-- SOURCE INFORMATION follows --

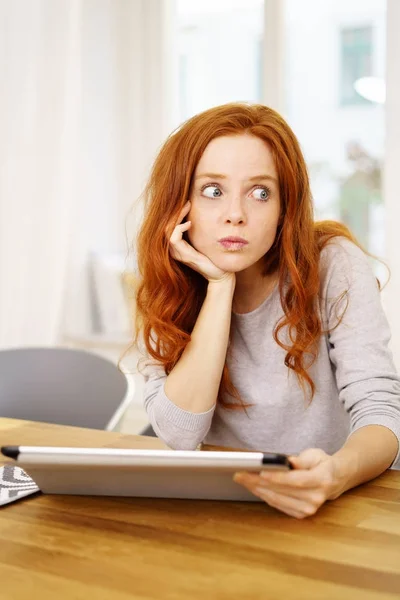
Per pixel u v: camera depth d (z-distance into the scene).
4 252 4.07
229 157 1.15
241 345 1.37
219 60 4.06
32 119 4.01
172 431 1.22
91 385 1.79
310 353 1.30
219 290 1.23
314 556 0.80
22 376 1.87
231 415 1.38
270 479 0.88
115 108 4.22
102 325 4.25
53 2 3.95
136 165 4.19
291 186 1.20
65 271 4.11
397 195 3.36
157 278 1.27
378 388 1.17
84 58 4.25
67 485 0.99
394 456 1.07
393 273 3.38
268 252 1.30
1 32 4.01
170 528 0.88
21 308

-- SOURCE INFORMATION concluded --

● AIM OF THE EXERCISE
The response should be the full material, repeated exactly, with images removed.

● WRITTEN RESPONSE
Per pixel u v: camera depth d (z-distance into the scene).
4 252 4.07
229 157 1.15
241 345 1.37
219 60 4.06
32 119 4.01
172 431 1.22
91 385 1.79
310 353 1.30
219 290 1.23
314 556 0.80
22 376 1.87
231 415 1.38
270 479 0.88
115 108 4.22
102 325 4.25
53 2 3.95
136 165 4.19
291 186 1.20
65 271 4.11
397 195 3.36
157 278 1.27
378 388 1.17
84 58 4.25
67 485 0.99
394 456 1.07
393 273 3.38
268 252 1.30
1 32 4.01
170 528 0.88
21 308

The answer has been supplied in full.